Most tend to be very slow. 

If you fish on a private boat it's hard to switch to a head boat. However, on the other hand, Fishing 100+ miles off shore, not being forced to constantly watch the weather, being catered to, and leaving the work behind, also have merits.


----------



## Jason (Oct 2, 2007)

jaster said:


> Haha, camera shy no. Camera break, maybe, lol. I will deff. Be checking into it. My sons and wife love to fish. We will be going South this summer. Going to see what I can do. Thank you for the response


Same here Jason, After watching a few years of his posts----I'd like to take a road trip myself brother!!! Ifin you ever decide, let me know and we'll see if we can schedule something!!! 

Mr Harbison could you post some prices or more info and contact info fer us brother!!! As always it looks like a blast on your boat!!!:thumbup:


----------



## Harbison (Apr 18, 2012)

Guys, It would be a real honor to have you on the Florida. The Florida is not my boat. It's a head boat I have been fishing on for over forty years. I am reluctant to post contact information. In no way do I want to sound like an advertisement. I am simply a passenger who loves to share. I will send contact information to anyone interested in a PM. 
 Best!

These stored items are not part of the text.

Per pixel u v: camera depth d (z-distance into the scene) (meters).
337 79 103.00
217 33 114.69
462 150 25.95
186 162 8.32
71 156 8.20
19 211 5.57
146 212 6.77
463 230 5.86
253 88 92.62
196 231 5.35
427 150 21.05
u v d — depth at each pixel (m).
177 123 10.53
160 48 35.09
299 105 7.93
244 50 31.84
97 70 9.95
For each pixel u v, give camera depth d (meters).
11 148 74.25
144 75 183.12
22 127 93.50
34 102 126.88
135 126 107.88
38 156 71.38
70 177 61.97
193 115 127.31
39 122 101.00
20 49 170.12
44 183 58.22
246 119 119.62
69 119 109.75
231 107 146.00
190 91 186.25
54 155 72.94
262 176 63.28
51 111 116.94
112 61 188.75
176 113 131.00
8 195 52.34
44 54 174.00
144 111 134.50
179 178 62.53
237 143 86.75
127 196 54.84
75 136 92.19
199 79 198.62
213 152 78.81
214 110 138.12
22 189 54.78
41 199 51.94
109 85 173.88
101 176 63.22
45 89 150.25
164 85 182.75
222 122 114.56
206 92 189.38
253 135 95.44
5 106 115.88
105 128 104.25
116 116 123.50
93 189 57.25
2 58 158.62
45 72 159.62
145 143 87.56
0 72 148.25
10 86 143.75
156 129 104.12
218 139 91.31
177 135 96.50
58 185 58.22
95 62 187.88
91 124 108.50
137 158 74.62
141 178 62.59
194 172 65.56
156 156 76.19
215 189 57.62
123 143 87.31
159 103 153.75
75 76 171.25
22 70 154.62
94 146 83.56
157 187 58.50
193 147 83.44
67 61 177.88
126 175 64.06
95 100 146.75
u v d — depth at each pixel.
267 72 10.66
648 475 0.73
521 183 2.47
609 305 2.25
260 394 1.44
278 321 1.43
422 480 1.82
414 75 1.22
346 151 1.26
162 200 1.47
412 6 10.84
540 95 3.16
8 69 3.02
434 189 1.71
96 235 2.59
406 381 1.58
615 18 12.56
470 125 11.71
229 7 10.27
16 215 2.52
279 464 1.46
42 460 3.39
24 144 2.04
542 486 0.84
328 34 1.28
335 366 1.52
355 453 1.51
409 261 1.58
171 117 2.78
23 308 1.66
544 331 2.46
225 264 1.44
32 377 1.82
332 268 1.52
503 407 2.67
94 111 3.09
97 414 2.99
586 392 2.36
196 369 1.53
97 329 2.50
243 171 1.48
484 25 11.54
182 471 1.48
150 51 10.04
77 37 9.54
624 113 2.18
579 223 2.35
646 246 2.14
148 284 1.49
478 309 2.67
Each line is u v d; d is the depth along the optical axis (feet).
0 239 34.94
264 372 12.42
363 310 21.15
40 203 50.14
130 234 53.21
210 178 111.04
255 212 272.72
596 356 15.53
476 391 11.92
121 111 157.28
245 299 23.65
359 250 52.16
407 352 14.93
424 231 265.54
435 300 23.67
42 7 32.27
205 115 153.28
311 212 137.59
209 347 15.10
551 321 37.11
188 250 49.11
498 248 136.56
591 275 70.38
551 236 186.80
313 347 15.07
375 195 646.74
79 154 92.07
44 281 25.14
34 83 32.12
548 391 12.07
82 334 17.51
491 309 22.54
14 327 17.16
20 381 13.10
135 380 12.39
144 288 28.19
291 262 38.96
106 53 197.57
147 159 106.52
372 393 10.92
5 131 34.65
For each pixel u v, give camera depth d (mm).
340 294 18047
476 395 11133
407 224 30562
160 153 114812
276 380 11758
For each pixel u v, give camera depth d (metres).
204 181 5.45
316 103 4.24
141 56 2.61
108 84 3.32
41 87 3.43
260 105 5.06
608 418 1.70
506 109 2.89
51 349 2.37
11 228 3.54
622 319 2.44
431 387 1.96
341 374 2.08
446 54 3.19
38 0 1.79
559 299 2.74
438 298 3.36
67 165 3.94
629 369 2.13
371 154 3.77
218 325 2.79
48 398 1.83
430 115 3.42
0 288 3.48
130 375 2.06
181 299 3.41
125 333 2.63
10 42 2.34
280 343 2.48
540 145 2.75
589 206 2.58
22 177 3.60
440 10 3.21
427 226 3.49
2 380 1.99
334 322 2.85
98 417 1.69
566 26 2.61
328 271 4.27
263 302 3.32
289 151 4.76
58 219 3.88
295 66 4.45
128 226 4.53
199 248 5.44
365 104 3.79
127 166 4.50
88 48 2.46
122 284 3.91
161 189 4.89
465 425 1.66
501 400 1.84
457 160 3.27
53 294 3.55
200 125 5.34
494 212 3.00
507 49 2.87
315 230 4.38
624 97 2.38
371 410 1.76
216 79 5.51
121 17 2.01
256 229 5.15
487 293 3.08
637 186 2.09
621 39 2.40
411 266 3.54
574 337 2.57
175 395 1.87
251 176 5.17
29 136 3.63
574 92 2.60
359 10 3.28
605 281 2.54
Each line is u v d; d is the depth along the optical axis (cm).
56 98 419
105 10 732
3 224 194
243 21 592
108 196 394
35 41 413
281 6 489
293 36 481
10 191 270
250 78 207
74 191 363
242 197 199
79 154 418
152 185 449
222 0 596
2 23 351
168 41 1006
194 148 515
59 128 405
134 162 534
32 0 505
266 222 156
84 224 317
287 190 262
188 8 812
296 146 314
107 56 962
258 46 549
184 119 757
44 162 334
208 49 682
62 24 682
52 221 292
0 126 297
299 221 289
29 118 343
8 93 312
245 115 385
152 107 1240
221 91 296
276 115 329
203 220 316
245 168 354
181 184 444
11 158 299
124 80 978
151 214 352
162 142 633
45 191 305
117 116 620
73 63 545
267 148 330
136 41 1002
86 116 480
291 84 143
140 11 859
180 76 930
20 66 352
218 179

Bob


----------



## Sea-r-cy (Oct 3, 2007)

Here is the contact link: http://www.hubbardsmarina.com/

Bob can give you some recommendations on tackle, best bunk numbers, and good fishing spots. Stern spots are crowded! I liked the bow area better.
A fun trip!


----------



## Harbison (Apr 18, 2012)

*Tips for the serious anglers!*

I am always more than happy to share. Suggest checking out Hubbard Marina web sight. Learn how to use it. You can even tell what fishing spots & bunks are available for the remainder of 2014. Check out facebook. All of the photos from the 39 hour trips are mine. 
Let's discuss fishing spots & bunks first, and then tackle recommendations. 
BUNK NUMBERS: 
Suggest a bunk on the lower deck. The lower deck is highly air conditioned; the upper deck is not. Although the upper deck does have huge picture windows that open. 
Bunk numbers: Even numbered bunks are lower, odd upper bunks. Bunks 1-28 are on the lower deck. Bunks 31 and over are on the upstairs deck. 

FISHING SPOTS:
Stern spots are numbers 1-10 & always crowded. I do not like that! 
The door is on the starboard side. Spots around 24-28 are near the door. Spots around 30-35 are on the starboard side close to the front. Any of these spots are great. There is more room & you will catch just as many fish. I have seen 'hot spots' all over the boat. Many who fish the stern often move to the front.
TACKLE:
On every trip we target mangrove snapper. They are tricky & hard to catch. 
A very sensitive strong rod is essential. You must be able to feel the slightest nibble. 
Many of us, myself included, prefer Shakespeare 'Ugly Stick.' Somewhere around 30-40 pound class is best. That's a compromise; a little heavy for mangrove snapper, light for grouper or amber jack. You want to have a chance at grouper & AJ at all times. Sometimes they do not realize you are fishing for snapper. This gives you some versatility. 
Grouper AJ rod: Shakespeare 'Ugly Stick' 80 # class works really well. 
REEL: 
Fast retrieve is great but you loose any real cranking power. Two speed reels tend to run around $100.00 more than single speed. It you can afford it, they are worth every penny. Start out with the faster speed...great for snapper in the 125 + feet of water you will be fishing in. If you hook a larger snapper, or a grouper or AJ, switch to the lower gears. You will be absolutely amazed at the difference. You can switch back & forth with the push of a button; the gears will never clash. 
Example: For snapper; Shimano TLD 2X 20 filled with 40 # test mono. 
For amberjack & grouper: TLD 2X 30 filled with 80-100 # test mono.
LEADER:
Mangrove snapper: 40 # test Fluorocarbon. AJ & grouper: 80-100 # test mono. Mangrove snapper have excellent eye sight & are very hard to fool; Fluorocarbon highly recommended. For everything else caught on the Middle Grounds or Elbow Fluorocarbon is a waste of money. Even red snapper could care less what kind of leader is used. 
SINKER: 
Barrel sinker free sliding above the swivel. 6 ounce works best most of the time. Always have 8-10 ounce incase the current gets too ridiculous. 
SWIVEL:
Black barrel swivel, such as the Mustad, size 5, works well. A little larger is better for heaver outfits. 
HOOKS: 
5/0 for Mangrove snapper; larger for heaver outfit. Eagle Claw 'lazer sharp' Circle Sea hooks work well. 
Hope these recommendations help. Please use them only as a guide line. We all have our own preferences. The best bunks, fishing spots, tackle, for each of us are the ones we feel most comfortable with. 
Bob H.


----------